DeepStream 5.0 nvinferserver how to use upstream tensor meta as a model input

• Hardware Platform: Telsa T4
• DeepStream Version 5.0
• TensorRT V7.0
• NVIDIA GPU Driver Version 450.57

I have a face alignment custom model deployed successfully to Triton Inference Server, with 2 inputs:

  1. a 112x112x3 face image
  2. a 5 point landmark of that face image

The output of this model is an aligned face image.

I’m trying to deploy this custom model to the nvinferserver of DeepStream 5 with the upstream element is a primary face detection with the landmarks model.

The problem is I don’t know how to pass face landmarks (in form of NvInferTensorMeta from the upstream face detection model) as a second input for this Triton custom model.

The Gst-nvinferserver File Configuration Specifications seem not to mention any information of how to mapping upstream tensor meta with Triton model’s inputs.

Please give me advice. Thanks.

Hi

I think the way to go is customizing nvinfer so that the primary element adds the landmarks as NvDsUserMeta to the Object meta and then extract the meta and parse it in the face alignment model. I haven’t used the user meta but it seems it was added for cases like this one.

Thank you for your answer, but this is not a solution I’m looking for.

I had a high hope since DeepStream 5.0 Developer Preview announced to integrate Triton Inference Server into DeepStream because it makes DeepStream so much more flexible.

But it seem that nvinferserver element disappointed my expectation when it only support Detection, Classification and Segmentation. There are so many type of machine learning model that doesn’t fit into these 3 types of problems.
I still hope to get a feedback from Nvidia.

So the face alignment custom model need 2 input layer? Or what’s the use of the landmark, is it independent for the model or not?

Yes the face alignment custom model need 2 input layers, 1 for face image and 1 for corresponding face landmark.
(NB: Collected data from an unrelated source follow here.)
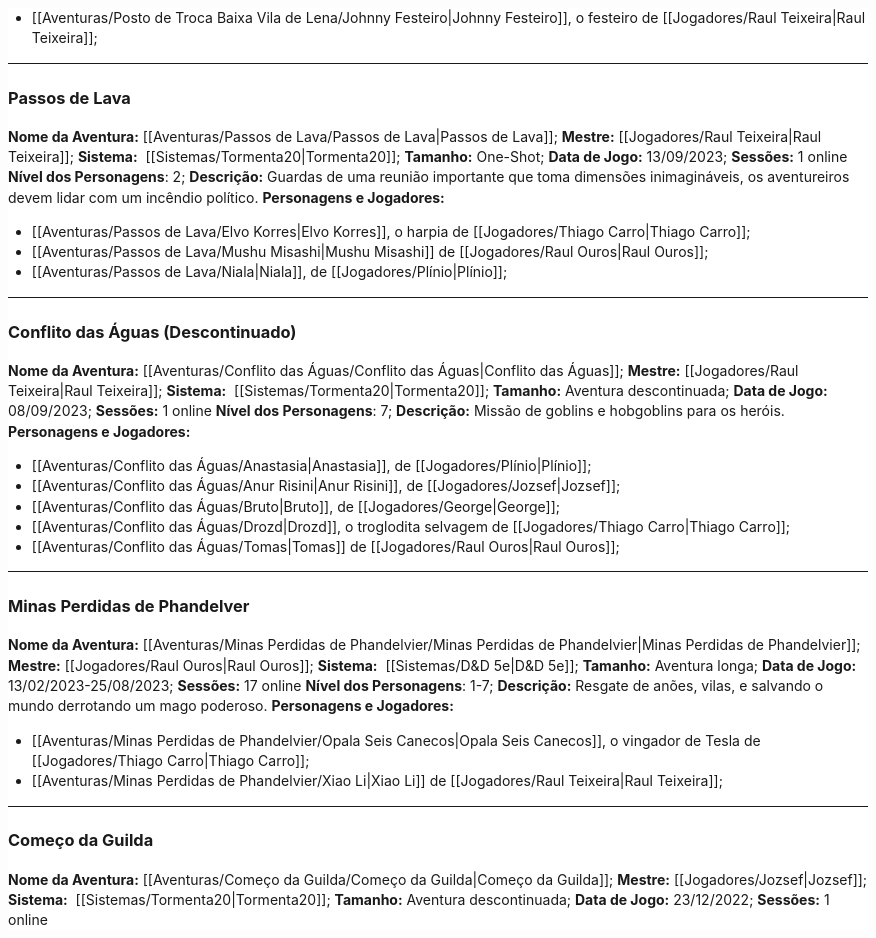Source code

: - [[Aventuras/Posto de Troca Baixa Vila de Lena/Johnny Festeiro\|Johnny Festeiro]], o festeiro de [[Jogadores/Raul Teixeira\|Raul Teixeira]];
---
### Passos de Lava
**Nome da Aventura:** [[Aventuras/Passos de Lava/Passos de Lava\|Passos de Lava]];
**Mestre:** [[Jogadores/Raul Teixeira\|Raul Teixeira]];
**Sistema:**  [[Sistemas/Tormenta20\|Tormenta20]];
**Tamanho:** One-Shot;
**Data de Jogo:** 13/09/2023;
**Sessões:** 1 online
**Nível dos Personagens**: 2;
**Descrição:** Guardas de uma reunião importante que toma dimensões inimagináveis, os aventureiros devem lidar com um incêndio político.
**Personagens e Jogadores:**
- [[Aventuras/Passos de Lava/Elvo Korres\|Elvo Korres]], o harpia de [[Jogadores/Thiago Carro\|Thiago Carro]];
- [[Aventuras/Passos de Lava/Mushu Misashi\|Mushu Misashi]] de [[Jogadores/Raul Ouros\|Raul Ouros]];
- [[Aventuras/Passos de Lava/Niala\|Niala]], de [[Jogadores/Plínio\|Plínio]];
---
### Conflito das Águas (Descontinuado)
**Nome da Aventura:** [[Aventuras/Conflito das Águas/Conflito das Águas\|Conflito das Águas]];
**Mestre:** [[Jogadores/Raul Teixeira\|Raul Teixeira]];
**Sistema:**  [[Sistemas/Tormenta20\|Tormenta20]];
**Tamanho:** Aventura descontinuada;
**Data de Jogo:** 08/09/2023;
**Sessões:** 1 online
**Nível dos Personagens**: 7;
**Descrição:** Missão de goblins e hobgoblins para os heróis.
**Personagens e Jogadores:**
- [[Aventuras/Conflito das Águas/Anastasia\|Anastasia]], de [[Jogadores/Plínio\|Plínio]];
- [[Aventuras/Conflito das Águas/Anur Risini\|Anur Risini]], de [[Jogadores/Jozsef\|Jozsef]];
- [[Aventuras/Conflito das Águas/Bruto\|Bruto]], de [[Jogadores/George\|George]];
- [[Aventuras/Conflito das Águas/Drozd\|Drozd]], o troglodita selvagem de [[Jogadores/Thiago Carro\|Thiago Carro]];
- [[Aventuras/Conflito das Águas/Tomas\|Tomas]] de [[Jogadores/Raul Ouros\|Raul Ouros]];
---
### Minas Perdidas de Phandelver
**Nome da Aventura:** [[Aventuras/Minas Perdidas de Phandelvier/Minas Perdidas de Phandelvier\|Minas Perdidas de Phandelvier]];
**Mestre:** [[Jogadores/Raul Ouros\|Raul Ouros]];
**Sistema:**  [[Sistemas/D&D 5e\|D&D 5e]];
**Tamanho:** Aventura longa;
**Data de Jogo:** 13/02/2023-25/08/2023;
**Sessões:** 17 online
**Nível dos Personagens**: 1-7;
**Descrição:** Resgate de anões, vilas, e salvando o mundo derrotando um mago poderoso.
**Personagens e Jogadores:**
- [[Aventuras/Minas Perdidas de Phandelvier/Opala Seis Canecos\|Opala Seis Canecos]], o vingador de Tesla de [[Jogadores/Thiago Carro\|Thiago Carro]];
- [[Aventuras/Minas Perdidas de Phandelvier/Xiao Li\|Xiao Li]] de [[Jogadores/Raul Teixeira\|Raul Teixeira]];
---
### Começo da Guilda
**Nome da Aventura:** [[Aventuras/Começo da Guilda/Começo da Guilda\|Começo da Guilda]];
**Mestre:** [[Jogadores/Jozsef\|Jozsef]];
**Sistema:**  [[Sistemas/Tormenta20\|Tormenta20]];
**Tamanho:** Aventura descontinuada;
**Data de Jogo:** 23/12/2022;
**Sessões:** 1 online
Each face has its own face landmark.
The face landmark is one of the outputs of upstream face detection model, like in retinaface model.

OK, currently nvinfer/nvinferserver don’t support model which has >=2 input layers and also we cannot support customizing the preprocess like postprocess, we may add the support in later release.
One solution here:
To combine your 2 models(face detection and face alignment) in one inferserver plugin and add a triton custom bakend model between the 2 models to handle the postprocess and preprocess, then add an ensembled model to connect the 3 models, the pipeline as following:
modelA(face detection)->custom triton backend(postprocess for A+ preprocess for B)-> modelB(face alignment)
For ensemble model, refer https://docs.nvidia.com/deeplearning/triton-inference-server/user-guide/docs/models_and_schedulers.html#ensemble-models

Thank you for your solution.

I hope in the next release of DeepStream, we will have a nvinferserver element with a CUSTOM mode that support multiple NvInferTensorMeta as inputs and map these tensors corresponding to Triton model’s inputs.
There are many machine learning models that just doesn’t operate on PROCESS_MODE_FULL_FRAME or PROCESS_MODE_CLIP_OBJECTS mode of images, for example action recognition model operate on the time series of human skeleton, a graph structure.

Supporting this feature will make DeepStream so much more flexible, widely extending the possible usage of the SDk.
I accept this as an workaround solution.